Les justificatifs de fonds propres
Relevés attestant de la disponibilité des sommes annoncées, convention de blocage de compte courant d'associé le cas échéant, et engagement écrit des éventuels coinvestisseurs.
Toute somme non documentée est retirée du calcul par l'analyste, sans discussion. C'est la correction la plus fréquente entre le dossier déposé et le dossier instruit, et elle suffit parfois à faire passer un ratio sous le seuil d'acceptation.
Ce qui accélère réellement le traitement
Trois habitudes font gagner des semaines. Numéroter les pièces et fournir un sommaire, ce qui paraît trivial et change la vitesse de lecture. Envoyer le dossier complet en une fois plutôt que par fragments, car chaque envoi partiel remet le dossier en file d'attente. Et signaler d'emblée les points faibles, plutôt que de les laisser découvrir : un analyste qui trouve seul une difficulté non mentionnée révise son jugement sur l'ensemble du dossier.
Le document que personne ne demande et qui fait la différence
Une fiche d'une page sur les intervenants : qui pilote l'opération, quelle est son expérience, quelles entreprises interviennent, quel maître d'œuvre, quel notaire, quel comptable.
Un financeur prête à une équipe autant qu'à un projet. Montrer que les compétences manquantes sont couvertes par des professionnels identifiés répond, avant qu'elle ne soit posée, à la question qui décide le plus souvent d'un premier accord.
Ce qui fait rejeter un dossier complet
Un dossier peut contenir toutes les pièces et être refusé. Trois motifs reviennent.
L'incohérence entre pièces d'abord : un calendrier annoncé à douze mois dans la note et à dix-huit dans le plan de trésorerie suffit à jeter un doute sur l'ensemble.

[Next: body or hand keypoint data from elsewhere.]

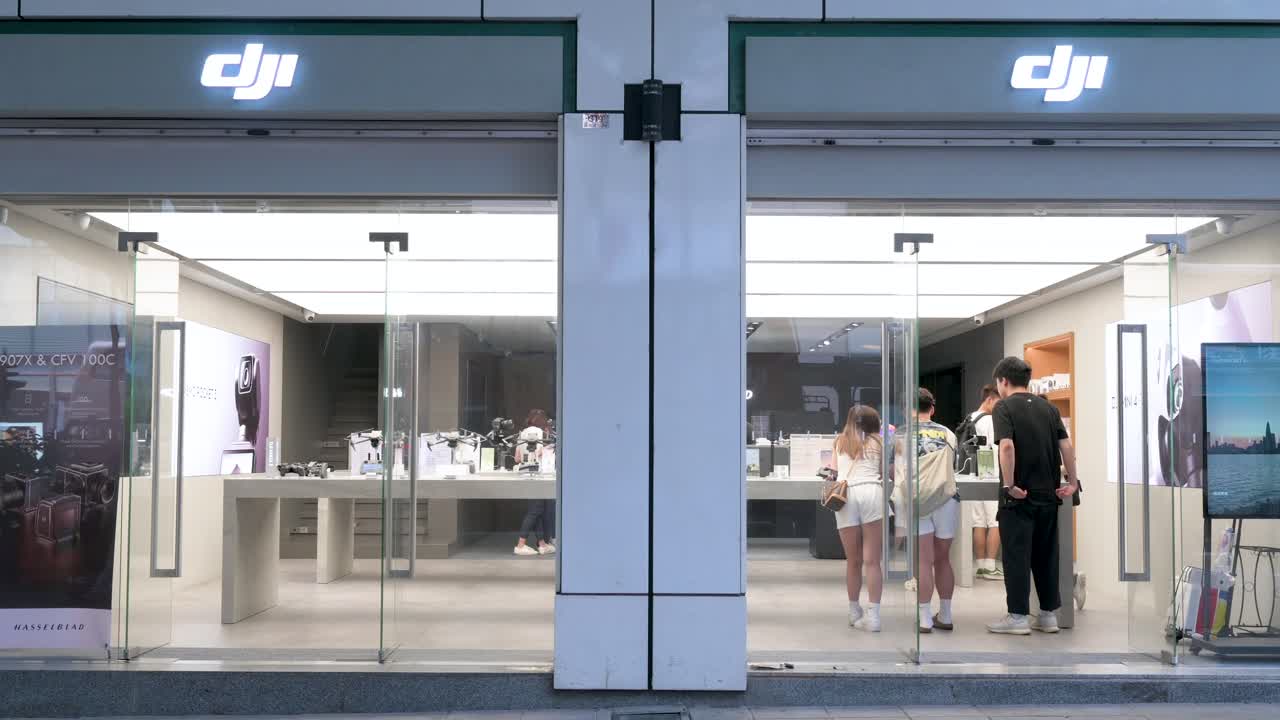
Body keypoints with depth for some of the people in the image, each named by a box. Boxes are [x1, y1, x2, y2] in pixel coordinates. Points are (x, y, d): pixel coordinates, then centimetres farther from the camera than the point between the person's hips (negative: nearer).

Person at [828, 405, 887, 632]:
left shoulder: (840, 441, 22)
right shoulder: (878, 441, 16)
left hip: (846, 496, 2)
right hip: (872, 493, -2)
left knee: (853, 561, 12)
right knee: (872, 561, -4)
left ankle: (854, 613, 22)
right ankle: (872, 616, -10)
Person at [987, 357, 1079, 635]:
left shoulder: (1004, 407, -8)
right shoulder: (1048, 407, 10)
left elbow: (1007, 446, -23)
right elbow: (1066, 446, 3)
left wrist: (1009, 485, -18)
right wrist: (1072, 482, 8)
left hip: (1019, 496, -6)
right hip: (1048, 494, 6)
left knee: (1017, 556, 1)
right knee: (1046, 554, 12)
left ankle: (1018, 616, 4)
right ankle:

Une hypothèse de prix de revente non justifiée ensuite. L'analyste dispose des mêmes bases de transactions que vous et corrigera lui-même l'hypothèse, en retenant que le chiffrage manquait de sincérité.
L'absence de scénario dégradé enfin, qui indique un emprunteur n'ayant pas encore rencontré de difficulté et n'ayant donc rien prévu pour en absorber une.
Le suivi après le dépôt
Un dossier déposé n'est pas un dossier suivi. Demander le nom de l'analyste, la date prévisionnelle de passage en comité et la liste des questions restantes accélère nettement le traitement.
Cette relance se fait une fois, avec une question précise, jamais tous les deux jours. Elle place le dossier dans la pile active plutôt que dans la file d'attente.